─── STUDY MATERIAL

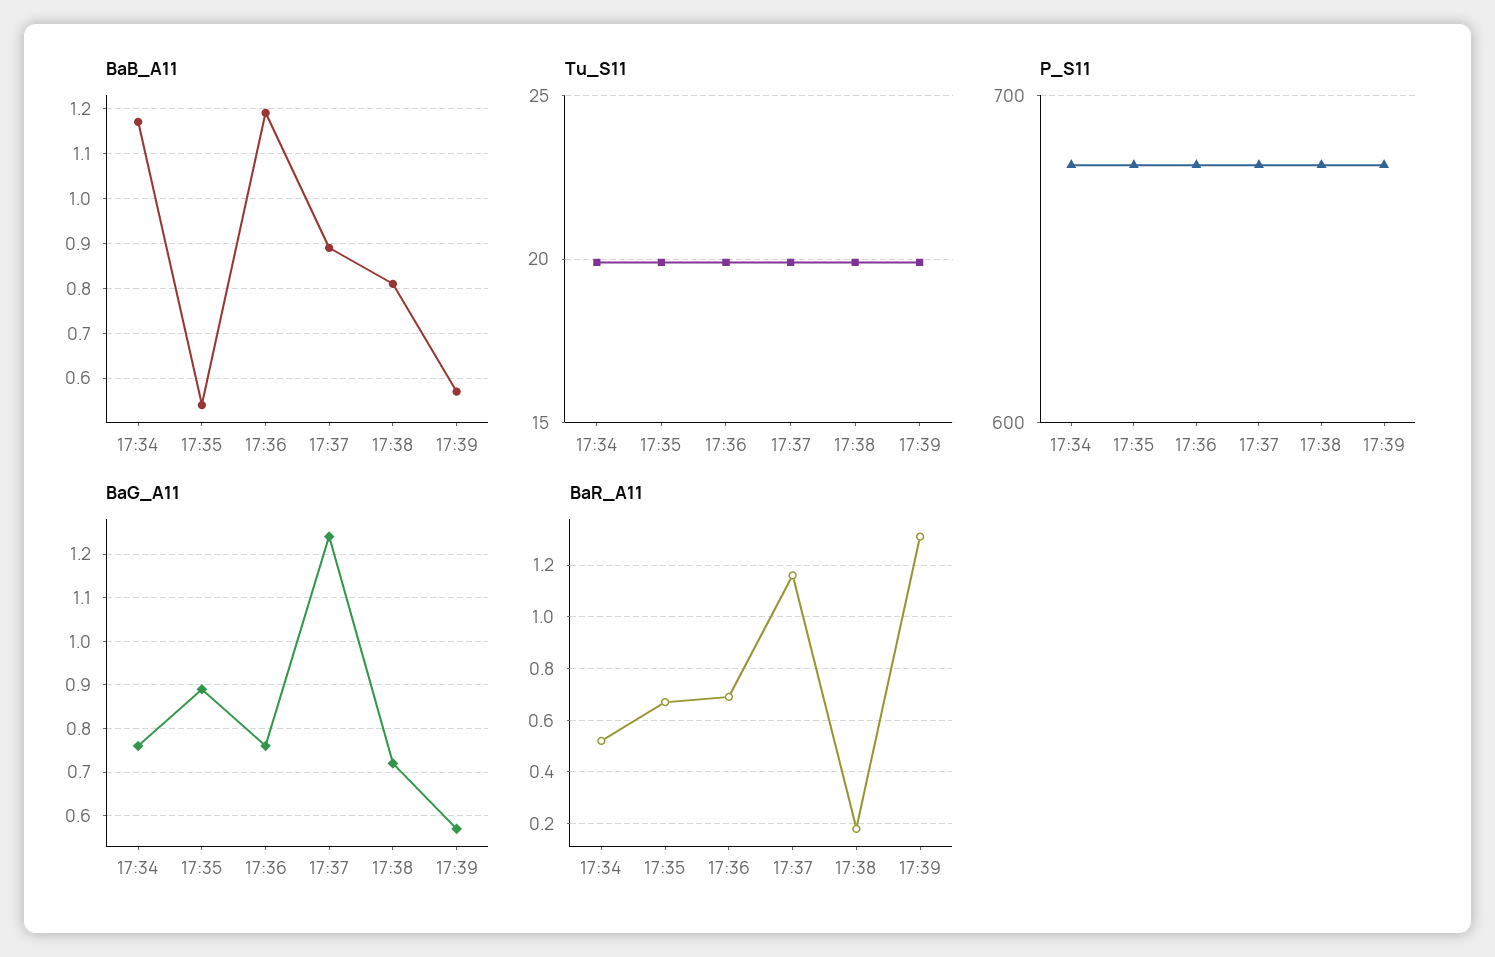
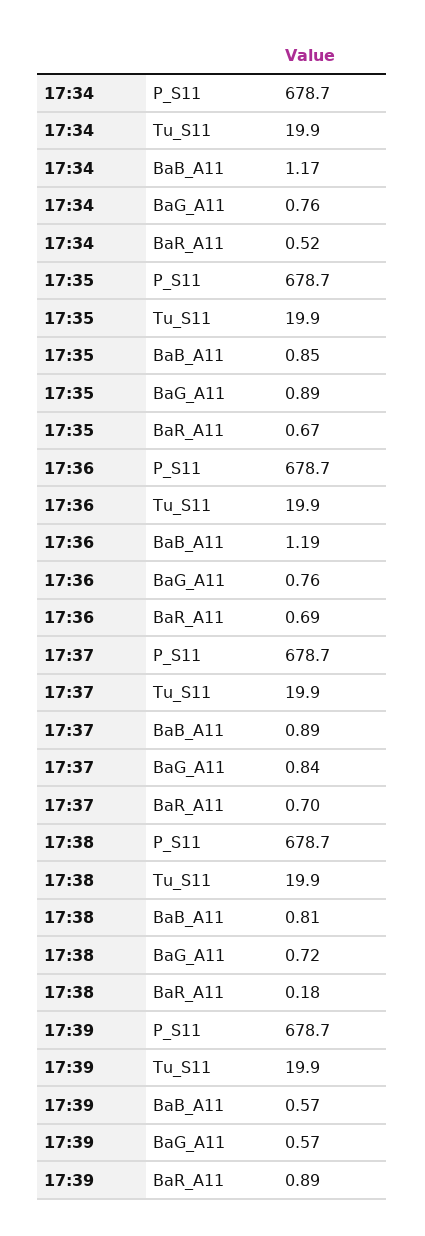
BaB_A11, 17:35: 0.55 -> 0.85
BaG_A11, 17:37: 1.25 -> 0.84
BaR_A11, 17:37: 1.15 -> 0.7
BaR_A11, 17:39: 1.3 -> 0.89

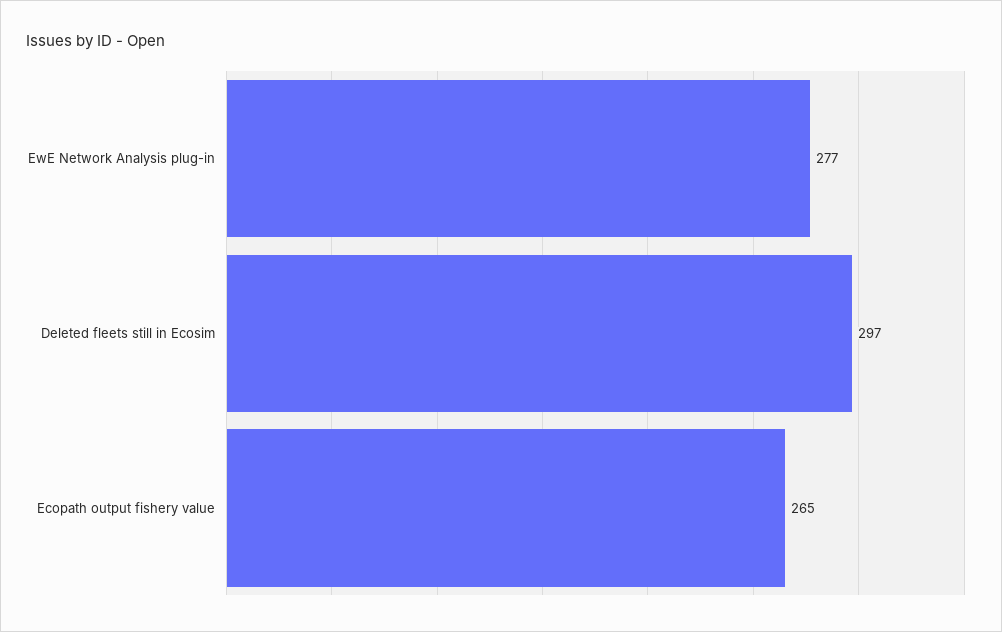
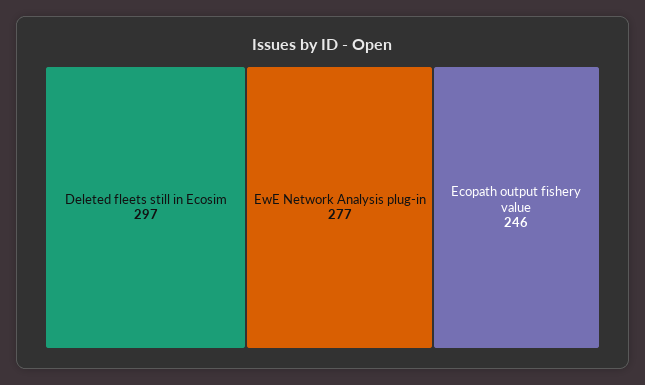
Ecopath output fishery value: 265 -> 246

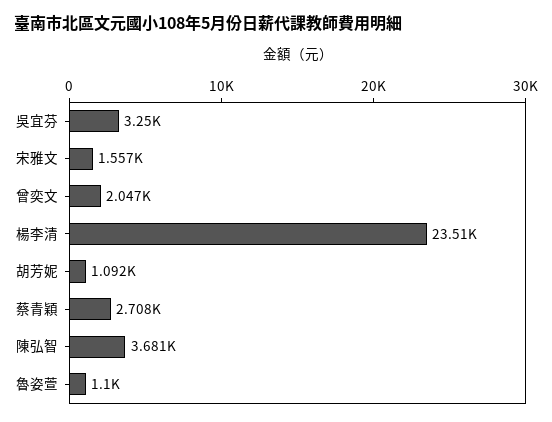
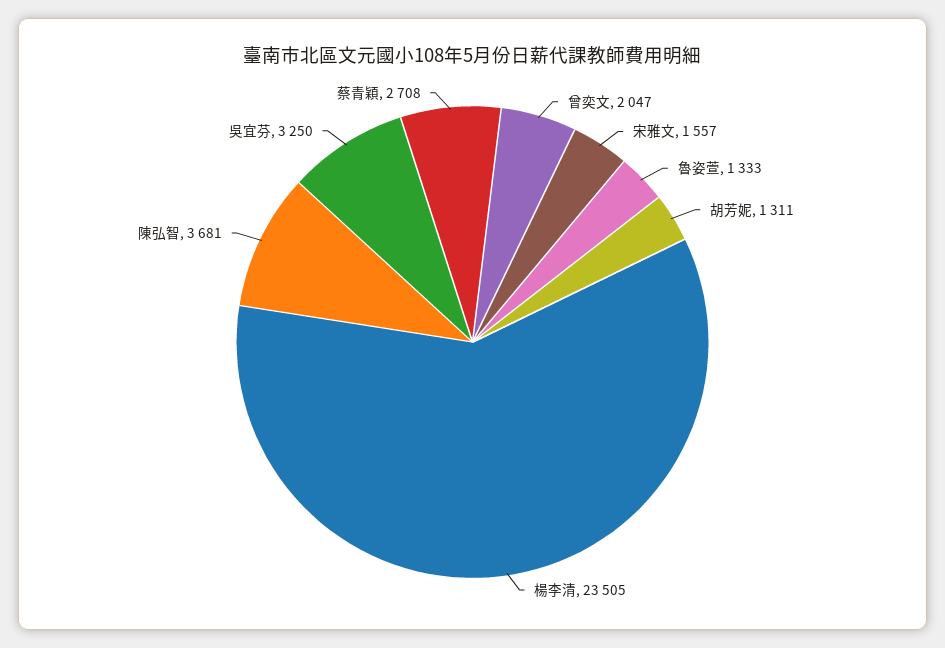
胡芳妮: 1092 -> 1311
魯姿萱: 1100 -> 1333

──────

*WORK ITEM*.
Print every line of the data exactly. Pictures do not belong in the copy.

*RESPONSE AREA*.
BaB_A11, 17:35: 0.55 -> 0.85
BaG_A11, 17:37: 1.25 -> 0.84
BaR_A11, 17:37: 1.15 -> 0.7
BaR_A11, 17:39: 1.3 -> 0.89

Ecopath output fishery value: 265 -> 246

胡芳妮: 1092 -> 1311
魯姿萱: 1100 -> 1333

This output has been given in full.